Saltó a la fama con la serie Killing Eve y desde entonces ha pasado por muchos géneros, de la comedia (Free Guy) al terror (28 años después). Aquí es el contrapunto moral del famoso arquero.
La actriz, conocida por sus papeles principales en 28 años después (2025) y La ley del asfalto (2023), entre otros títulos recientes, interpreta en La muerte de Robin Hood a la Hermana Brigid, un contrapunto moral del personaje de Robin Hood que acabará por convertirse en el principal catalizador de su proceso de introspección y redención.
La muerte de Robin Hood ofrece una mirada muy distinta al mito que todos conocemos. ¿Qué fue lo que más te atrajo de esta reinterpretación?
Nunca he estado especialmente unida emocionalmente a la figura de Robin Hood. Conocía el mito, como todo el mundo, pero lo que realmente me cautivó fue la interpretación que proponía Michael Sarnoski. La película no parece una leyenda, sino una exploración profundamente humana. Creo que plantea preguntas muy interesantes: ¿cómo convive una persona con el peso de sus actos? ¿Qué ocurre con su conciencia? ¿Cuál es el coste real de una vida dedicada a una causa? Además, aborda temas universales como la culpa, el arrepentimiento o la misericordia, cuestiones con las que cualquiera puede identificarse.
¿Te inspiraste en otras adaptaciones de Robin Hood para preparar el personaje?
No especialmente. Había visto algunas de las versiones clásicas, pero esta película tenía una identidad tan propia que preferí centrarme en otro tipo de investigación. Me interesó mucho más estudiar el papel de las mujeres dedicadas al cuidado de la salud en aquella época: cómo trabajaban, qué conocimientos tenían y cuál era su función dentro de la comunidad.

¿Cómo describirías a tu personaje?
Para mí, es la personificación de la gracia. Tiene una serenidad que admiro profundamente y una enorme capacidad para cuidar de los demás. Aunque ha perdido a su propia familia, se ha convertido en una figura casi matriarcal dentro de la comunidad. Es alguien que guía, escucha y acompaña. Sin embargo, también carga con el peso de las expectativas de quienes la rodean. Lo que más me gusta del personaje es que no está idealizado. No es una santa ni una figura perfecta; es una mujer que intenta hacer lo correcto guiándose por las convicciones que ha ido acumulando a lo largo de su vida.
¿Cuál fue el mayor desafío de preparar esta Hermana Brigid?
Su capacidad de contención. Ella ocupa una posición de referencia dentro de la comunidad y siente la responsabilidad de ser una persona fuerte para los demás. Eso significa que muchas veces no puede expresar abiertamente lo que siente. Yo soy mucho más emocional y transparente. Tiendo a exteriorizar mis sentimientos con facilidad, así que trabajar desde esa contención constante fue probablemente el aspecto más exigente del personaje.
¿Cómo ha sido compartir pantalla con Hugh Jackman?

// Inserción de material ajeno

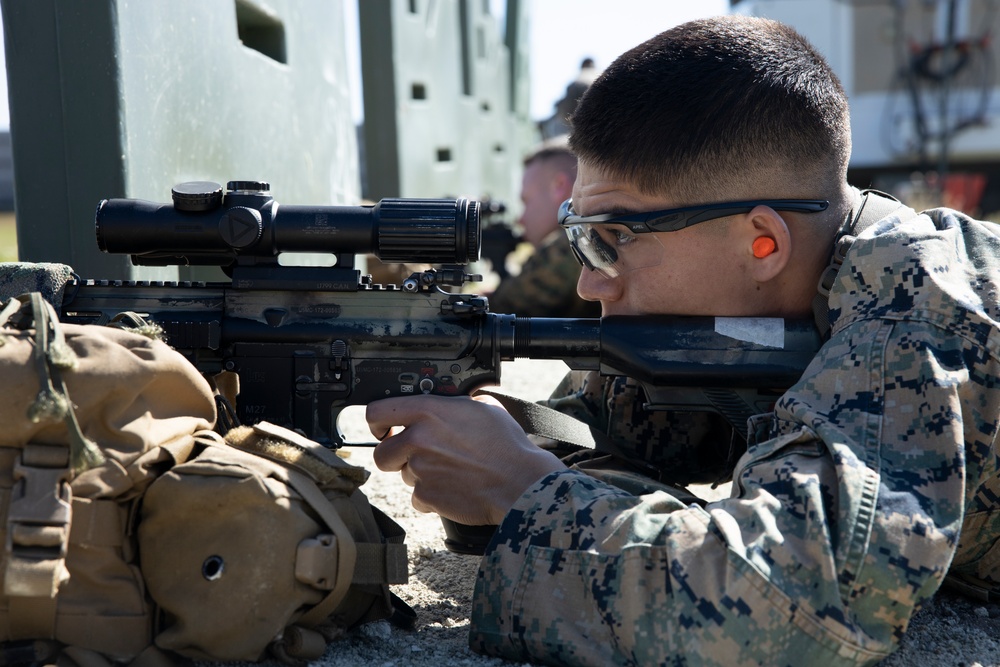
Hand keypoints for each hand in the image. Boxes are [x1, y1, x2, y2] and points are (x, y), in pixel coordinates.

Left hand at [367, 394, 565, 525]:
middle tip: (414, 454)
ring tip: (448, 470)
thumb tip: (450, 401)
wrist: (519, 482)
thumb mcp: (483, 407)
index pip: (377, 412)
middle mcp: (418, 440)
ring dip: (418, 474)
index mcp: (428, 411)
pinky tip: (453, 487)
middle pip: (381, 452)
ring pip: (403, 475)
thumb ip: (455, 403)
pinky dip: (431, 496)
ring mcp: (419, 471)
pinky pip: (418, 497)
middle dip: (394, 455)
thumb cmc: (506, 445)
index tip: (382, 428)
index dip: (376, 422)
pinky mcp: (426, 497)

Fue una experiencia fantástica. La mayoría de mis escenas son con él y muchas de ellas son muy íntimas, con largas conversaciones y momentos de gran carga emocional. Es alguien muy cercano, muy generoso y con quien resulta muy fácil construir una relación de confianza en pantalla. Su personaje atraviesa una transformación enorme a lo largo de la película, así que fue muy interesante acompañar ese viaje como compañera de escena.

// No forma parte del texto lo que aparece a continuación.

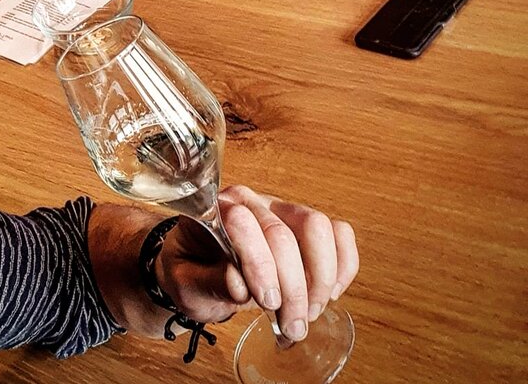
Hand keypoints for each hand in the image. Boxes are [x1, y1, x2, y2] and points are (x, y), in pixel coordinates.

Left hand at [156, 186, 357, 339]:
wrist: (199, 270)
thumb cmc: (191, 272)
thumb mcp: (186, 284)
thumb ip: (209, 282)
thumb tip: (239, 284)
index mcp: (216, 209)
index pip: (244, 223)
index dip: (261, 265)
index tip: (267, 302)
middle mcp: (251, 202)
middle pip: (285, 233)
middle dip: (294, 287)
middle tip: (291, 325)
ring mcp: (282, 210)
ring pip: (318, 228)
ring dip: (321, 279)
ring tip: (307, 314)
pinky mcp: (306, 226)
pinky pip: (338, 234)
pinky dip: (342, 267)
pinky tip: (327, 295)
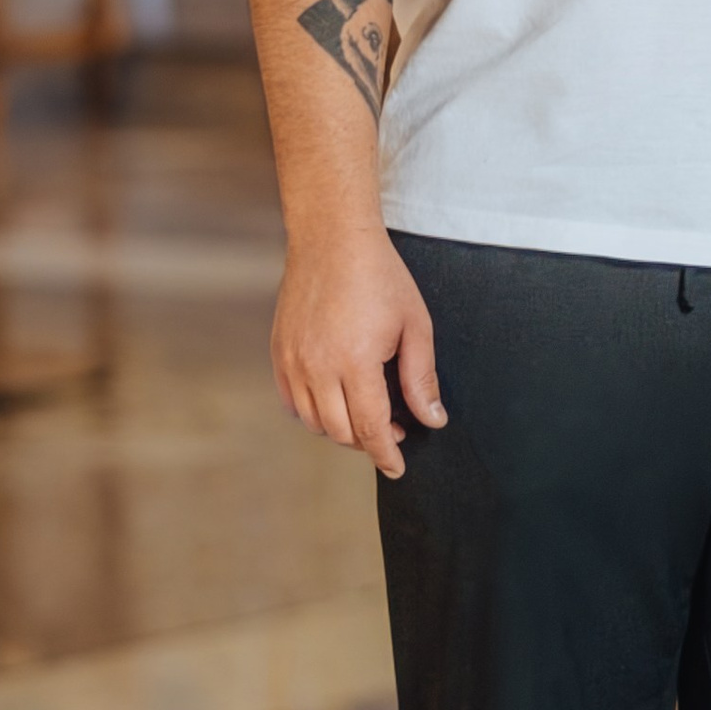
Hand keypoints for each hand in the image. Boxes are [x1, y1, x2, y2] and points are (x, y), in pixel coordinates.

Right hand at [272, 224, 442, 480]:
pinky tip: (334, 403)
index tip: (397, 469)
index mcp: (356, 362)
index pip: (371, 428)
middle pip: (341, 432)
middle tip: (392, 431)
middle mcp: (318, 367)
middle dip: (368, 442)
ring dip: (341, 429)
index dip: (386, 455)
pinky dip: (313, 413)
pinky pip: (292, 402)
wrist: (332, 240)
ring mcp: (293, 361)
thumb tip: (431, 420)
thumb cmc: (380, 278)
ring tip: (366, 414)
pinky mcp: (279, 352)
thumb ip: (421, 378)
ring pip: (314, 422)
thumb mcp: (415, 326)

Michael Sarnoski ha definido la película como una historia que comienza con la crudeza de El renacido y termina con una intimidad más cercana a El hilo invisible.
Es algo que percibí cuando pude ver la película terminada. Los primeros minutos tienen una fuerza y una brutalidad impresionantes, pero después, cuando Robin llega a la isla y conoce a mi personaje, la historia adquiere un tono mucho más íntimo y reflexivo. Y esa transición me pareció preciosa. Salí de la proyección pensando que pocas veces había participado en algo tan bello desde el punto de vista cinematográfico.
No es la primera vez que participas en una película de época. En 2021 trabajaste, junto a Matt Damon y Adam Driver, en El último duelo, dirigida por Ridley Scott.
Ha sido maravilloso regresar a ese universo. Lo extraordinario de este tipo de películas es su capacidad para transportarte. Las localizaciones, el vestuario, la dirección artística o los decorados contribuyen a crear una inmersión muy especial. Eso hace que la experiencia sea muy diferente a la de rodar una historia contemporánea. Existe algo casi mágico en poder habitar esos espacios y sentir que, durante unas horas, no perteneces al mundo actual.